Here we don't use time series, just the features, and to help, the date separeted in month, year and day

In [None]:
df['month'] = df['date'].dt.month
df['year'] = df['date'].dt.year
df['day'] = df['date'].dt.day

scaler = StandardScaler()
df_scaled = scaler.fit_transform(df.drop(columns=['date']))
df_scaled = pd.DataFrame(df_scaled, columns=df.drop(columns=['date']).columns)

feature_columns = ['humidity', 'wind_speed', 'meanpressure', 'month', 'year', 'day']

feature, target = df_scaled[feature_columns], df_scaled['meantemp']

feature, target = np.array(feature), np.array(target).reshape(-1,1)

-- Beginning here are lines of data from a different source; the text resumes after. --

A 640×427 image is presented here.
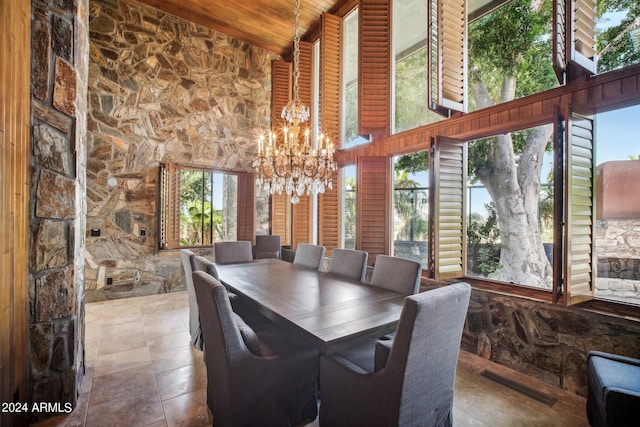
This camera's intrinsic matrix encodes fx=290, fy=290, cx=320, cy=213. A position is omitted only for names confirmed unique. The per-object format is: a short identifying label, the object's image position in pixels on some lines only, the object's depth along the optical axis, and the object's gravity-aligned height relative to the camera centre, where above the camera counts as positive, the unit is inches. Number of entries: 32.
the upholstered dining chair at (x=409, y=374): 50.4 -31.2
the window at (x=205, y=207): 182.4 +5.4
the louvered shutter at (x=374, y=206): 151.9 +4.5
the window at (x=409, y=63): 149.5 +81.2
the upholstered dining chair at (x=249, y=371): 58.9 -34.6
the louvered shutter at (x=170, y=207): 180.9 +4.2
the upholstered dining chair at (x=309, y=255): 132.0 -19.4
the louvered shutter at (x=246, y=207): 211.2 +5.1
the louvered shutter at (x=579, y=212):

x_train, x_test, y_train, y_test = train_test(feature, target)

model = model_dense(x_train.shape)
model.summary()

In [None]:
result = model.fit(x_train,y_train,validation_data=(x_test,y_test),epochs=50)

In [None]:
y_predict = model.predict(x_test)

print_loss(result)
print_test_x_prediction(y_test, y_predict, df['date'], len(y_train), window=0)

Well, is not a bad result, but nothing compared with the previous ones. This shows the power of time series for forecasting

## 2.4 Using time series, but not with LSTM

Here we gonna use time series, but in our dense model, to see if LSTM is the one that creates the good results, or is the dataset itself

In [None]:
feature, target = create_window(df_scaled['meantemp'], df_scaled[['meantemp']], window=10)

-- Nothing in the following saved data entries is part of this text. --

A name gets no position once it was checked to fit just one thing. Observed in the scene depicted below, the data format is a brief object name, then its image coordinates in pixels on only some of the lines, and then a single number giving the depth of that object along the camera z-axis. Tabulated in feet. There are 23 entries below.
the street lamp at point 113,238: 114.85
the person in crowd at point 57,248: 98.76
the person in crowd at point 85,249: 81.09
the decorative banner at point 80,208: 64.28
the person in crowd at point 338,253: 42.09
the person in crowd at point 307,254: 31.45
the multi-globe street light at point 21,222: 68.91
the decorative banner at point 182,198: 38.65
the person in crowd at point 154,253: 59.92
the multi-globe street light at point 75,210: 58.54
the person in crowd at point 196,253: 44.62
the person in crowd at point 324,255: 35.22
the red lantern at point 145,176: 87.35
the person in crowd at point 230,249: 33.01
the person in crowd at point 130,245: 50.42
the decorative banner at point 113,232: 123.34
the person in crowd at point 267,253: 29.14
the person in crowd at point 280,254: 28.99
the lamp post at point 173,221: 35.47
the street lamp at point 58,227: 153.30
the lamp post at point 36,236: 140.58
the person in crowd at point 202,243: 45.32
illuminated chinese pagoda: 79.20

feature = feature.reshape(-1, feature.shape[1] * feature.shape[2])
x_train, x_test, y_train, y_test = train_test(feature, target)

model = model_dense(x_train.shape)
result = model.fit(x_train,y_train,validation_data=(x_test,y_test),epochs=50)

In [None]:
y_predict = model.predict(x_test)

print_loss(result)
print_test_x_prediction(y_test, y_predict, df['date'], len(y_train), window=window)

Wow, great result, and without LSTM, this shows us that time series is more a concept than a specific algorithm, like LSTM or GRU

## 2.5 Time Series with Linear Regression

And to reinforce the previous idea, lets test with a simple Linear Regression and see the result

In [None]:
from sklearn.linear_model import LinearRegression

model_linear_reg = LinearRegression().fit(x_train, y_train)
y_predict = model_linear_reg.predict(x_test)

print_test_x_prediction(y_test, y_predict, df['date'], len(y_train), window=window)

Well, i think this proves that time series are very powerful even when not used with their most well know alghoritm

# 3. Conclusion

Well this concludes this notebook, any suggestions or tips are always welcome!